從傳送梯開啟的那一刻,戰鬥就直接進入白熱化。
密集的子彈與流彈,如雨點一般縱橫穿插。
而且,離開電梯需要穿過一條僅僅可供兩人並行的斜拉吊橋。
而這般衝出去,與送死何異?
“特麼的,這裡根本出不去。”
趙弘飛蜷縮著透露,突然看到斜上方的傳送軸承。
一旦電梯失控,誠然他們生死難料,因為他也吃不準,這下邊到底幾層樓。
可留下來呢?
最終也只會被對方困死、磨死,因為再厚實的鋼板也扛不住如此高密度的子彈。
而且最重要的,對方可能忌於保護傳送帶,而沒有使用手雷和炸彈等武器,如果那樣,他們絕無活路。
拼一把!想到這裡,趙弘飛一咬牙。
“抓穩了。”
“啊?”
趙弘飛嘶吼著,當機立斷,精湛的點射,僅僅四顆子彈,電梯在一陣鋼鐵摩擦聲和火花四濺中徹底失控。
“啊——!”
“嗷——!”
而由於梯體的坍塌,兩條斜拉鋼索帶著瘋狂的失控慣性,反抽向平臺兩側的一眾槍手。
“不好!”
“快躲——唔!”
“啊!我的腿!”
一瞬間,攻守易型。
轟隆!
柳森一慶幸自己的幸運,他們停在了地下三層,所有人劫後餘生。
而且這一刻,他們甚至聽得見二層那一陣陣鬼域般的哀嚎。
柳森一複雜的看了眼逡巡四顧的趙弘飛,他不知道,對方正在聞嗅著‘能量的味道’。
“趕緊透過便道去三層。”二層傳來清脆的倫敦口音。
要知道,倖存的羅伯特家族武士同樣也是一群榮譽在身威爾士武士,自然不甘心失敗。
“跟我來!”趙弘飛猛的竄起,他們的時間並不多。
但他還是抽出一顆手雷,扔向黑暗處,緊接著,一陣金屬交砸倒地聲。
柳森一有心詢問,但卻哪裡有時間?
這一刻,才是真正的時間就是生命,搶分奪秒撲向任務目標,並搶佔攻擊制高點。
這一刻,趙弘飛終於成了名副其實的指揮官、領軍者。
“啟動夜視儀!”
十幾秒鐘後,在一處不起眼的狗洞前,趙弘飛下令並率先衝了進去。
狹長的通道,夜視儀下的衝鋒槍火花顯得格外的刺眼,還有不斷激射向迴廊兩側的鮮血,還有那垂死的哀嚎。
對方損失慘重,但趙弘飛這邊也不斷有人倒下。
手臂受傷的阮寧同樣目眥盡裂。
他要心疼死了,別說和那個安竣弘相比,就算和柳森一的家族武士相比,自己手下這幾名傭兵完全跟人家不在一個層面。

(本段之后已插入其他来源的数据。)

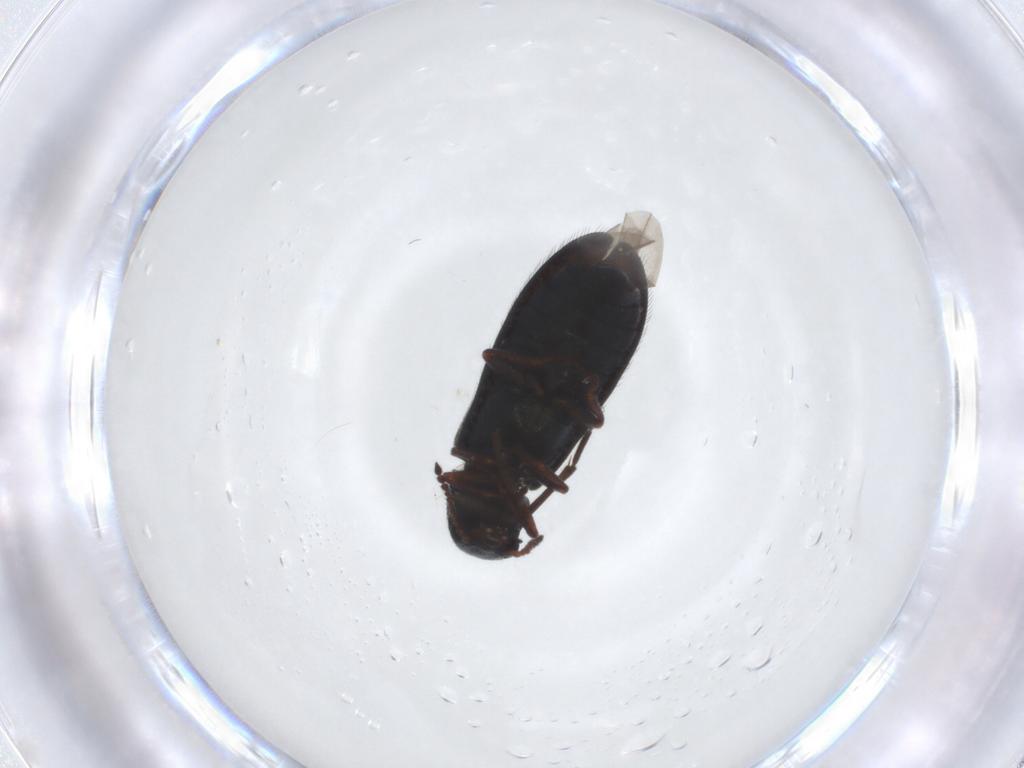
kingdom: Animalia
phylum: Arthropoda
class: Insecta
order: Coleoptera
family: Melyridae
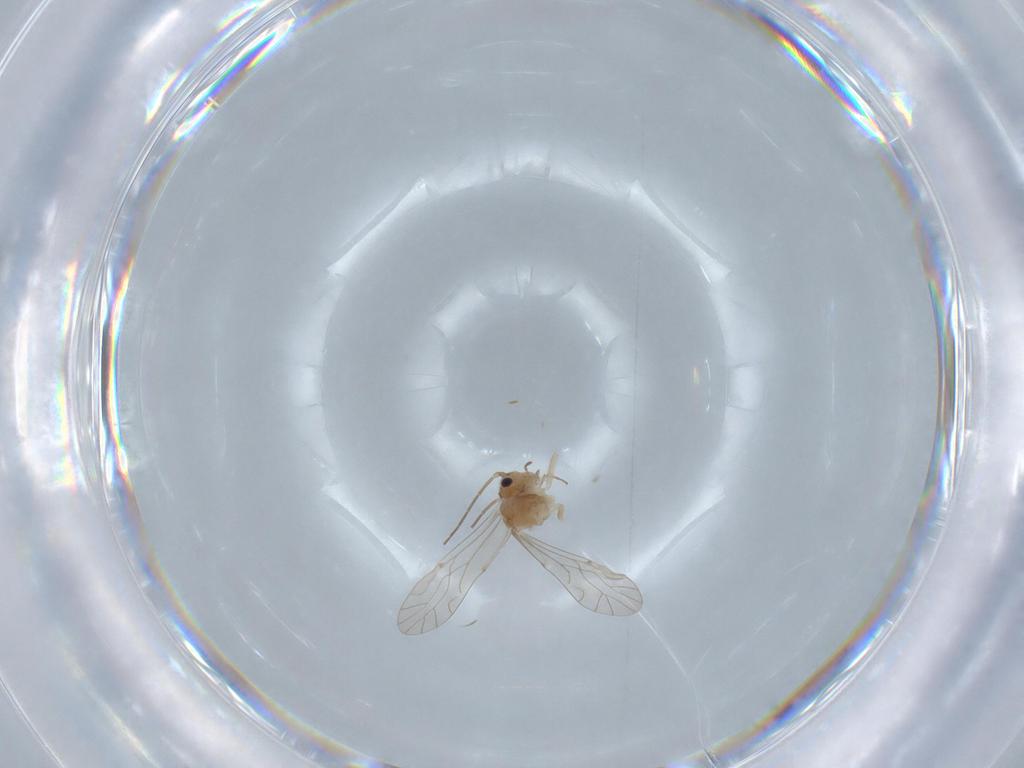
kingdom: Animalia
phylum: Arthropoda
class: Insecta
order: Psocodea
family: Lachesillidae
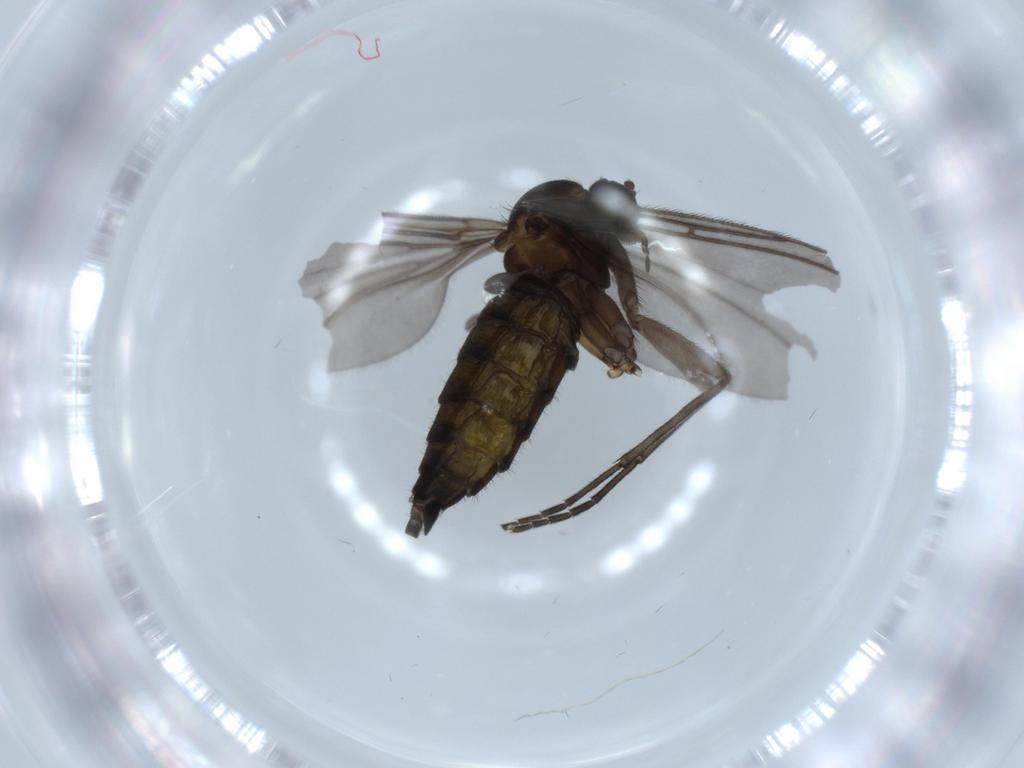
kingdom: Animalia
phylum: Arthropoda
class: Insecta
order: Diptera
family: Sciaridae
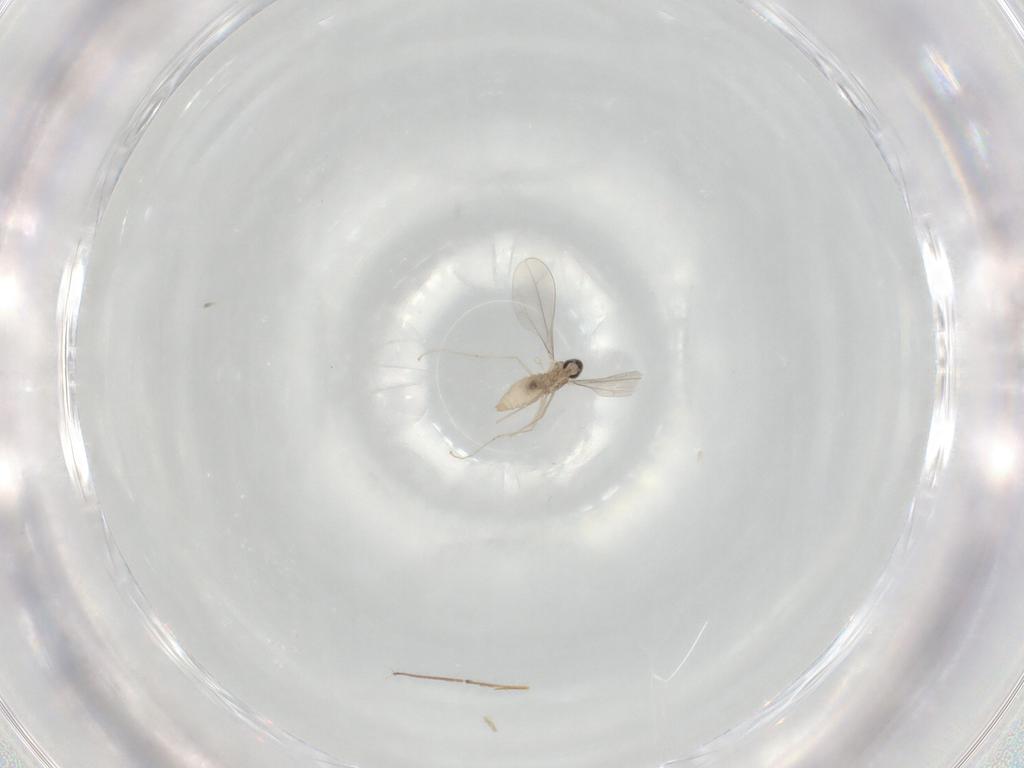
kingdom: Animalia
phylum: Arthropoda
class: Insecta
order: Diptera
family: Cecidomyiidae
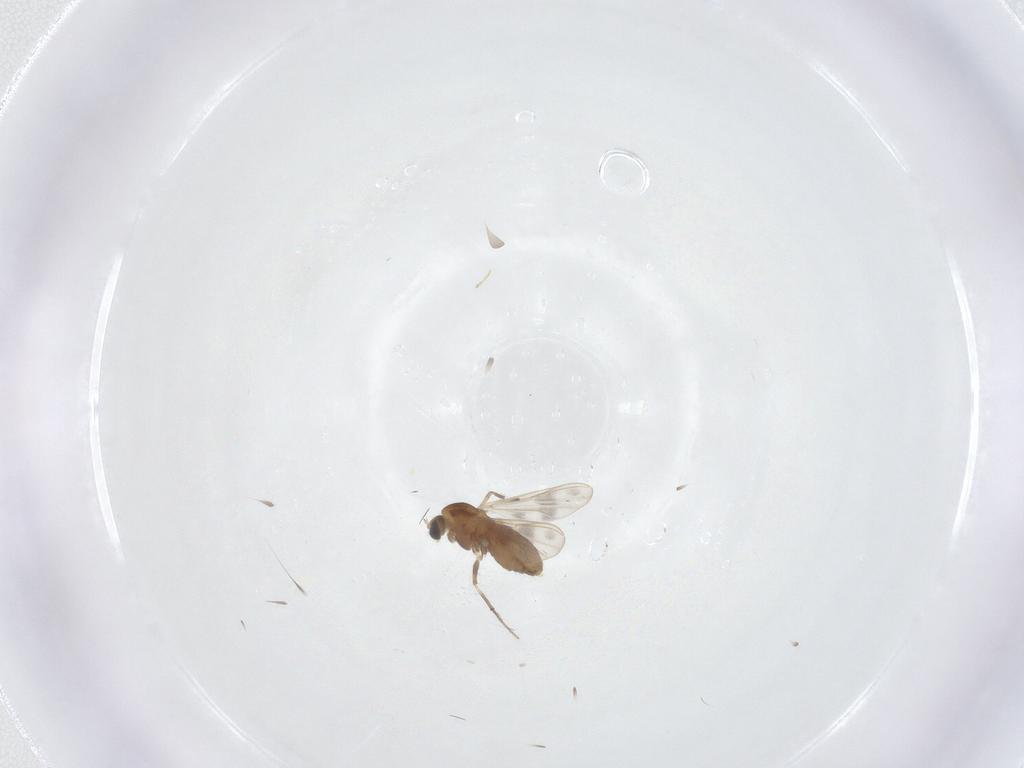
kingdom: Animalia
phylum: Arthropoda
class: Insecta
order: Diptera
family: Chironomidae
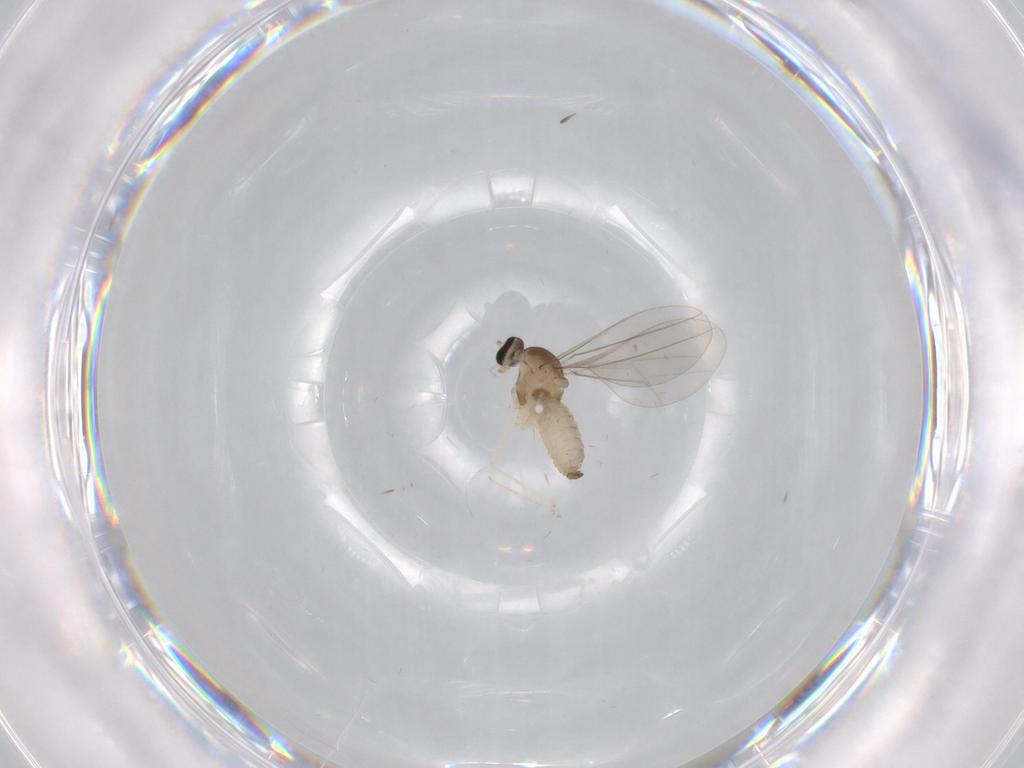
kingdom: Animalia
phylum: Arthropoda
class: Insecta
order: Diptera
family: Cecidomyiidae
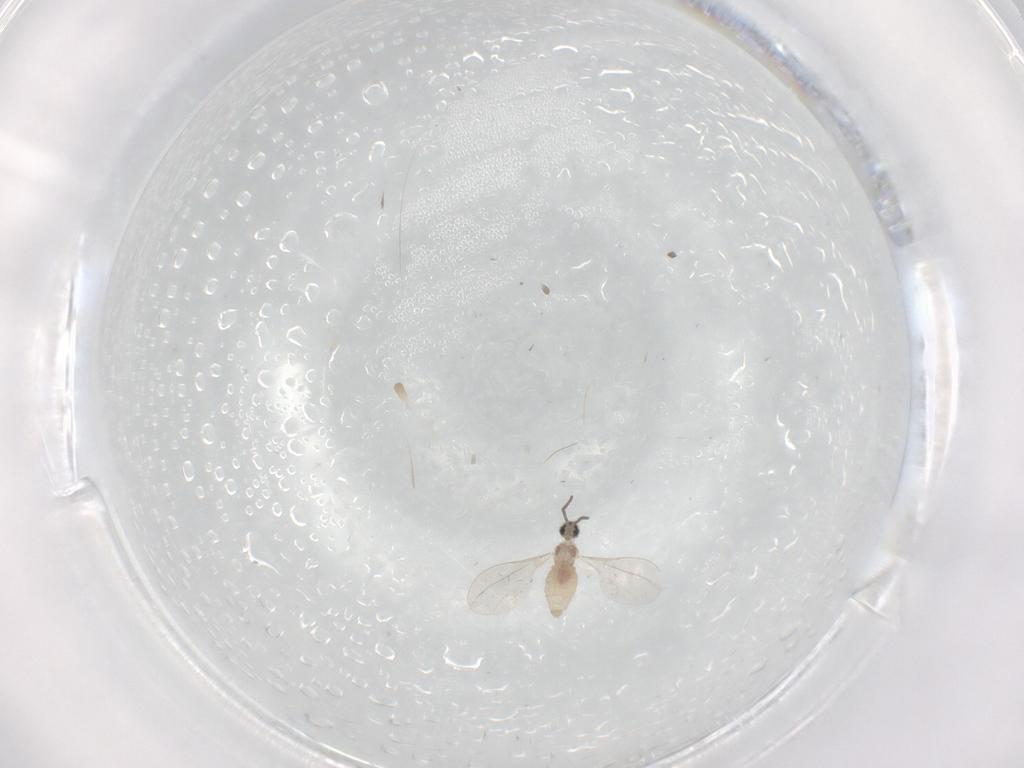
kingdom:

身邊只剩下兩個人,而且和自己一樣都帶著傷,但這條路已經走下來了,他還有退路麼?
兩百米長的旋轉式密閉甬道,趙弘飛率眾狂飆突進。
而在三曾便道口,威爾士家族的指揮官憤怒的摔碎了對講機。
“這群狡猾的老鼠!”
居然炸斷了隱蔽的基站電源,但啟動備用基站卻需要十分鐘的蓄電時間,甚至更久。
也就是說,至少十分鐘裡,他所屬的這支地下防禦主力部隊,會同三層以及四層的指揮系統失去聯絡。
而此刻,接近甬道盡頭的趙弘飛已經撤去了夜視儀。
而連結甬道的空間內,十幾杆衝鋒槍正等在那裡。
但他們沒想到,他們等來的卻是一枚閃光彈,加上三枚單兵集束炸彈。
嗡!嗡!嗡!
強光、震盪、伴隨著四散切割的破片,哀嚎聲中趙弘飛已經率眾突出甬道。
一陣激烈的收尾式射擊,整個大廳歸於平靜,這是今天趙弘飛首次這般近距離的審視著自己的敵人。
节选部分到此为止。